An insurer appropriately denied a technology company coverage under its directors and officers liability policies because it had failed to give timely notice of its claim during the coverage’s initial policy period, said a federal appeals court in a divided ruling that upheld a lower court’s ruling.

Frisco, Texas-based ADI Worldline LLC, which performs custom computer programming services, obtained D&O insurance policies from Atlanta-based RSUI Indemnity Co. for a 2014 policy that covered Dec. 31, 2013, to Dec. 3, 2014, and for a 2015 policy that covered the subsequent year, according to Friday’s ruling by the 5th U.S. Circuit Court of Appeals in New Orleans in ADI Worldlink LLC v. RSUI Indemnity Co.

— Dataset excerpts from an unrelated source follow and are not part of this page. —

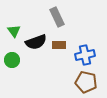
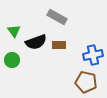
gray rectangle: rotated 36 degrees counterclockwise
blue cross: moved 8 px right
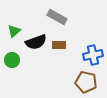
green triangle: rotated 24 degrees clockwise
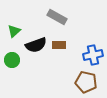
black semicircle: moved 3 px down
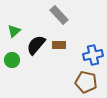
gray rectangle: moved 2 px right, 2 px up; rotated 18 degrees clockwise
black semicircle: rotated 150 degrees clockwise
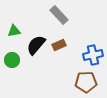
green triangle: rotated 32 degrees clockwise
brown rectangle: rotated 24 degrees counterclockwise
brown pentagon: rotated 15 degrees counterclockwise
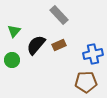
green triangle: rotated 40 degrees counterclockwise
blue cross: moved 1 px up
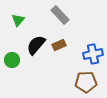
gray rectangle: moved 1 px right
green triangle: moved 4 px right, 11 px up
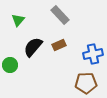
black semicircle: moved 3 px left, 2 px down
green circle: moved 2 px left, 5 px down
brown pentagon: moved 1 px down
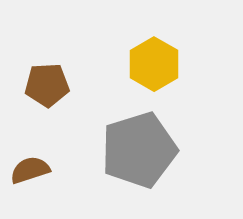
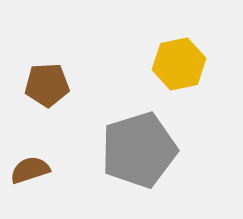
yellow hexagon: moved 25 px right; rotated 18 degrees clockwise
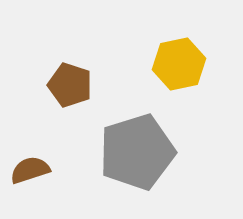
brown pentagon: moved 23 px right; rotated 21 degrees clockwise
gray pentagon: moved 2 px left, 2 px down
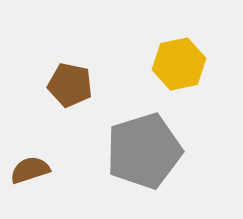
brown pentagon: rotated 6 degrees counterclockwise
gray pentagon: moved 7 px right, 1 px up
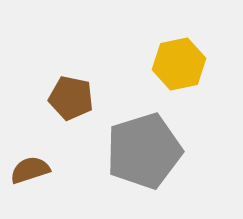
brown pentagon: moved 1 px right, 13 px down
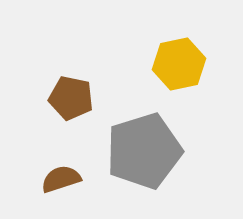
brown semicircle: moved 31 px right, 9 px down
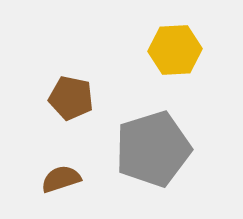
yellow hexagon: moved 4 px left, 14 px up; rotated 9 degrees clockwise
gray pentagon: moved 9 px right, 2 px up
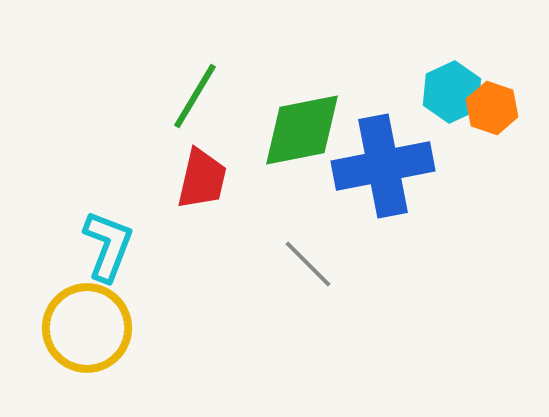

The policies included provisions that obligated RSUI to pay all claims first made against the company during the policy period, and the 2015 also contained an “interrelatedness” provision that “deemed all claims related in a specific manner to have made at the time of the earliest such claim,” according to the ruling.

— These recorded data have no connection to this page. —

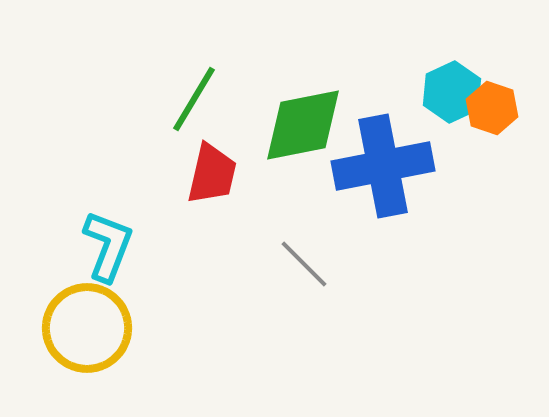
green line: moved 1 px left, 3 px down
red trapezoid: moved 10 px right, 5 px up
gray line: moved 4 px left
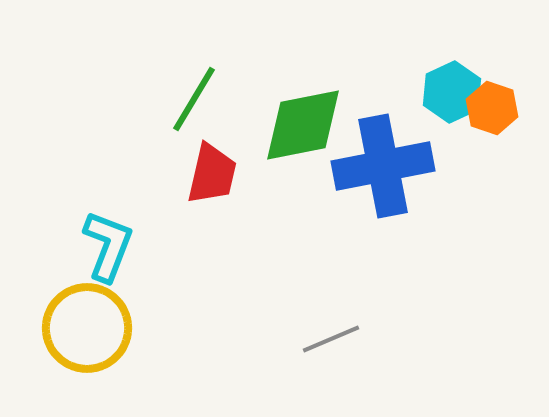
gray line: moved 27 px right, 75 px down; rotated 68 degrees counterclockwise
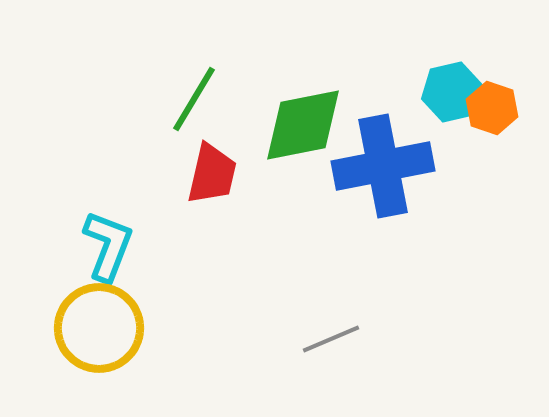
cyan hexagon: rotated 12 degrees clockwise
yellow circle: moved 12 px right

Worldlink was sued for an alleged failure to pay overtime wages to nonexempt employees, according to the ruling. RSUI denied coverage on the basis the first employees’ claim was made in August 2014, but the company did not inform the insurer of the claims until September 2015.

Worldlink filed suit in U.S. District Court in Sherman, Texas, seeking a declaratory judgment on its coverage. Judge Amos L. Mazzant III ruled in the insurer’s favor, which was upheld by a divided three-judge appeals court panel.

“That earlier policy would have provided coverage except that the insured failed to comply in 2014 with a notice provision. We conclude the district court was correct to rely on this difference,” said the majority opinion in affirming the lower court’s ruling.

The minority opinion said the case is “materially indistinguishable” form from a Texas appeals court ruling that held in the policyholder’s favor in a case that had similarities to the RSUI litigation.

RSUI attorney J. Richard Harmon, co-chair of the insurance litigation and coverage section for Thompson, Coe, Cousins & Irons LLP in Dallas, said in a statement the majority “correctly distinguished” the Texas appeals court ruling from the facts in the RUSI case “in holding that no coverage existed because of ADI Worldlink’s failure to comply with the notice condition in the 2014 RSUI policy coupled with the application of interrelated claims provision in the 2015 RSUI policy.”

The Texas opinion, he said, “simply did not address the insured’s failure to comply with a notice condition in earlier policy years. This is a critical distinction.”

ADI’s attorney did not respond to a request for comment. 

In 2017, Judge Mazzant struck down the Obama administration’s overtime rule, holding that overtime should be determined on the basis of duties rather than salary.